BERLIN (AP) — A German electric company said yesterday that a high-voltage transmission line it shut down over a river to let a ship pass could have caused the chain-reaction power outages that left about 10 million people in the dark across Europe.

The blackouts Saturday night briefly halted trains in Germany and trapped dozens of people in elevators in France and Italy. Austria, Belgium and Spain also were affected, though supplies to most regions were restored quickly. No injuries were reported.

The outages raised fresh questions about the reliability of Europe’s interconnected power grids and drew an immediate call for stronger coordination.

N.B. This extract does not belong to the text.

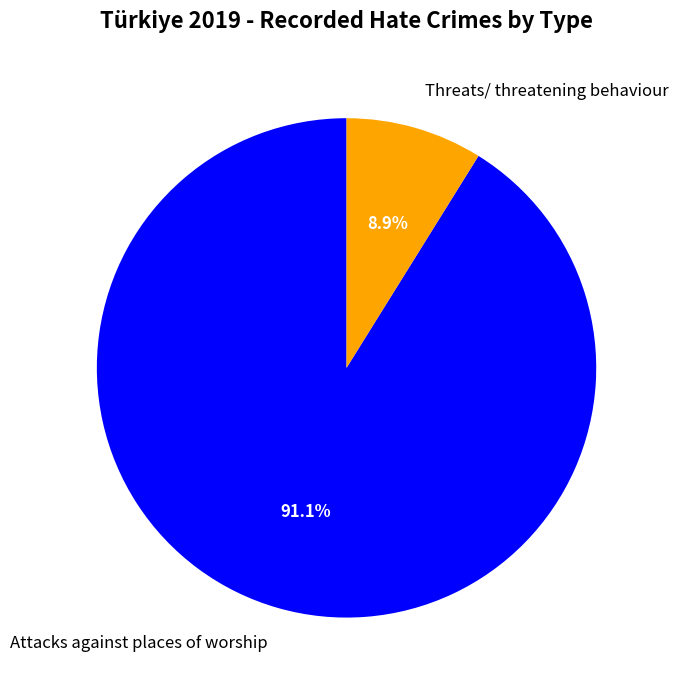

What is the majority slice?

Attacks against places of worship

A private German company, E.On AG, said the problems began in northwestern Germany, where its network became overloaded possibly because it shut down the transmission line over the river. The company said it had shut down transmission lines in the past without causing problems, and it was investigating what happened this time.

Theo Horstmann, a spokesman for German power company RWE AG, said the shortage caused substations across Europe to close down automatically to maintain supplies elsewhere.

Swaths of western Germany, including the industrial Ruhr region, were without power for a half-hour, delaying scores of trains for up to two hours, said Achim Stauss, spokesman for rail operator Deutsche Bahn.

Officials said thousands of worried people overwhelmed emergency services with telephone calls.

French power distributor RTE said the problems in Germany caused a “brutal imbalance” in supply and demand of electricity across the continent.

“Such imbalances must be corrected immediately to avoid a complete meltdown of the European electric system,” the company said.

As a result, RTE shut off supplies to about 5 million people across most regions of the country, including parts of Paris, for about a half-hour.

The company estimated that 10 million people were affected in Europe.

The German government demanded a quick explanation from Essen-based E.On of what happened, and of how it would prevent any reoccurrence.

“Power outages of this kind are not only annoying for people, but also represent a considerable risk for the economy,” said Economy Minister Michael Glos.

Mr. Horstmann said the network’s safety mechanisms functioned perfectly, heading off a dangerous drop in the frequency of power supplies.

RTE President Andre Merlin also insisted that Europe’s power network had worked smoothly.

“Despite the outages, we were able to avoid a total blackout,” he told reporters.

A similar incident occurred in the United States in 2003, when tree limbs touching a power line in Ohio triggered a blackout that cascaded across the eastern part of the country and into Canada, affecting 50 million people.